- _Your tasks_:
1. Copy the part of the tick text that opens with the words containing "Bothriocroton glebopalma is" and closes with "with Amblyomma glauerti.", changing "endemic to" to "native to".
2. According to the tick text, what does the name "glebopalma" literally mean?

Bothriocroton glebopalma

Scientific classification
- Kingdom: Animalia
- Phylum: Arthropoda
- Subphylum: Chelicerata
- Class: Arachnida
- Order: Ixodida
- Family: Ixodidae
- Genus: Bothriocroton
- Species: B. glebopalma
- Binomial name: Bothriocroton glebopalma (Keirans, King & Sharrad, 1994) ^{ex Varanus glebopalma; Prince Regent River Reserve, Western Australia}
- Synonyms: Aponomma (Bothriocroton) glebopalma Keirans, King and Sharrad, 1994;

= Bothriocroton glebopalma =

- Authority: (Keirans, King & Sharrad, 1994), ^{ex Varanus glebopalma; Prince Regent River Reserve, Western Australia}
- Synonyms: Aponomma (Bothriocroton) glebopalma Keirans, King and Sharrad, 1994

Australian tick species

Bothriocroton glebopalma is a hard-bodied tick species endemic to Australia.

The species is named for its host Varanus glebopalma, the twilight monitor - "glebopalma" literally means "earth palm", and refers to the shiny pads found on the undersides of the lizard's feet. The species also parasitises Varanus glauerti, and is sympatric with Amblyomma glauerti.

- _Raw data_:
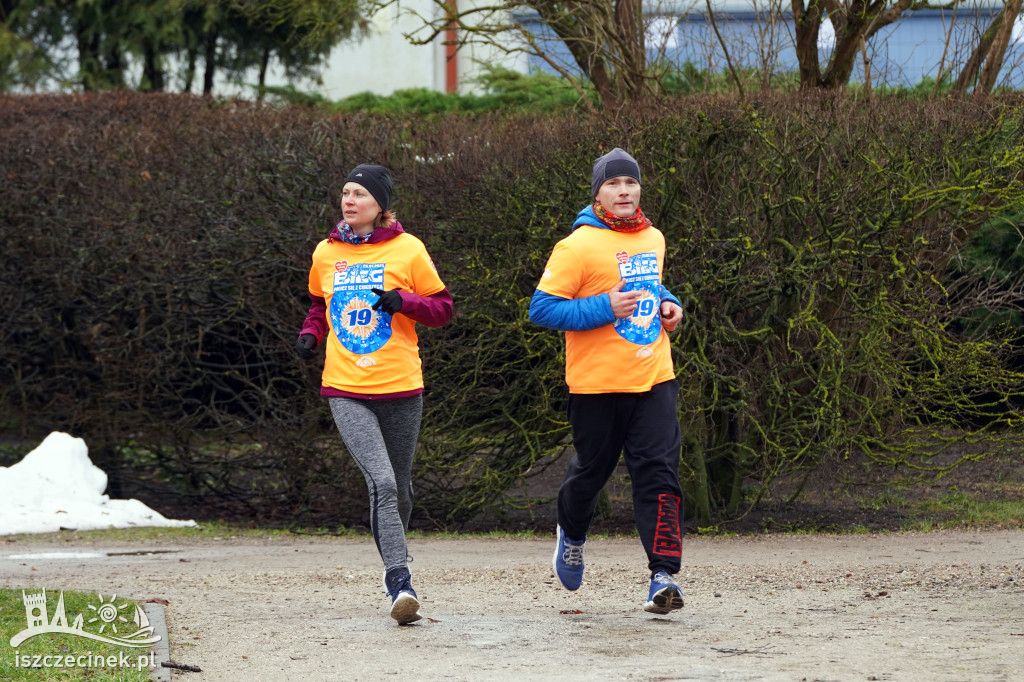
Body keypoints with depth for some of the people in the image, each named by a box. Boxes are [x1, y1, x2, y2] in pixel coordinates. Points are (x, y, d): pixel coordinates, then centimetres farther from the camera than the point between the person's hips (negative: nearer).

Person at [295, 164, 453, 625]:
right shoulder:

==

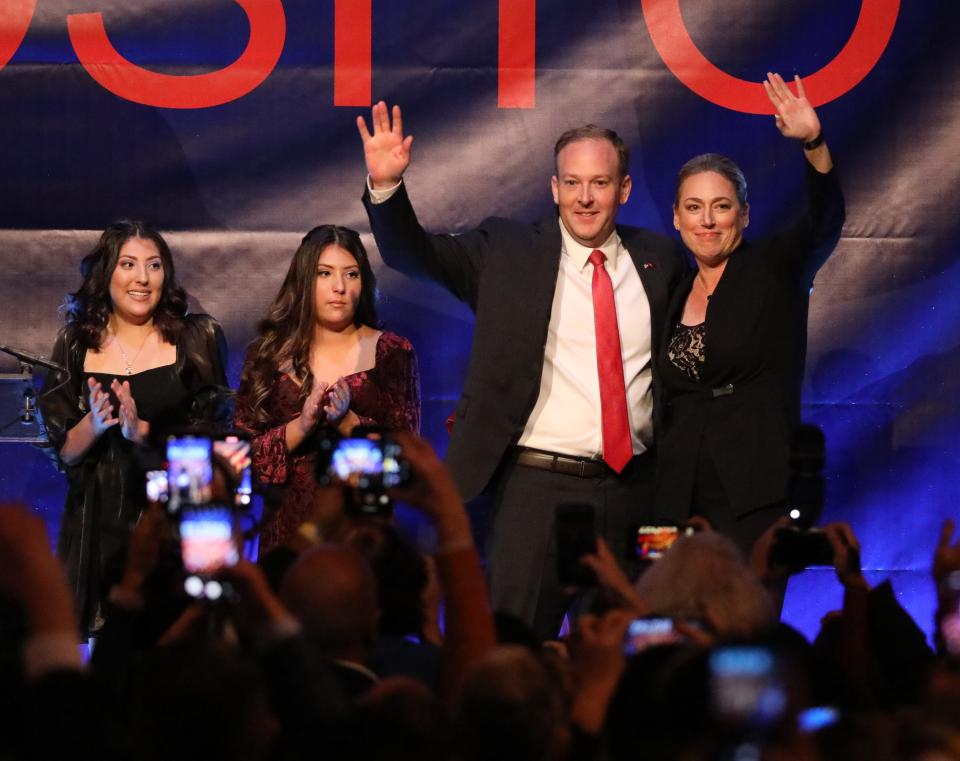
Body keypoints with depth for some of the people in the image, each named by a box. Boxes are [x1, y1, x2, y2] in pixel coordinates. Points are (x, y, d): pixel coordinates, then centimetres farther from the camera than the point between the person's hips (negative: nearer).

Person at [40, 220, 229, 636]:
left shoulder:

---

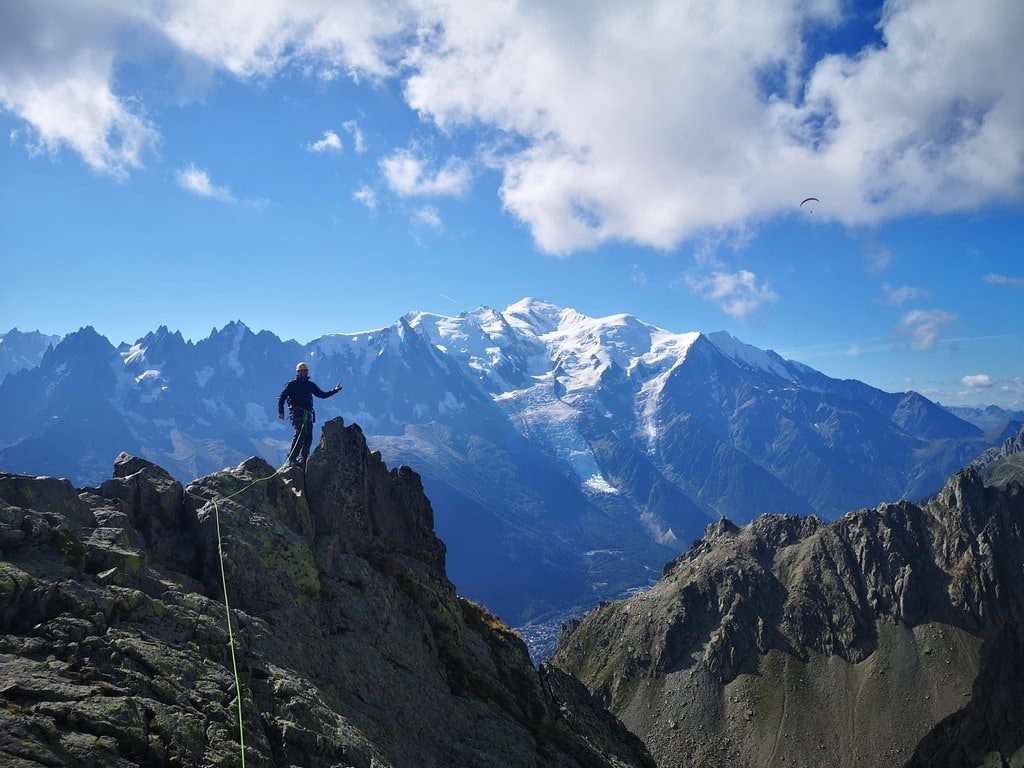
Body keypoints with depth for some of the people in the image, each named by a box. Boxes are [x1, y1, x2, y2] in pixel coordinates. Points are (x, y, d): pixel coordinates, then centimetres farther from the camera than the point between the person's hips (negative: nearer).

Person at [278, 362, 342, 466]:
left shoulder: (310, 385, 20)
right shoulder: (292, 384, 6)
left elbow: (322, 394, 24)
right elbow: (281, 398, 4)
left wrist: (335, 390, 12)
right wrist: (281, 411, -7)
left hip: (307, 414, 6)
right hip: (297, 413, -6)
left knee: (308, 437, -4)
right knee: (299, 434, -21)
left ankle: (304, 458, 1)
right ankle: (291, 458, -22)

- _Task-by-task outputs_:
1.
Bothriocroton glebopalma is a hard-bodied tick species native to Australia.

The species is named for its host Varanus glebopalma, the twilight monitor - "glebopalma" literally means "earth palm", and refers to the shiny pads found on the undersides of the lizard's feet. The species also parasitises Varanus glauerti, and is sympatric with Amblyomma glauerti.

2. "Earth palm."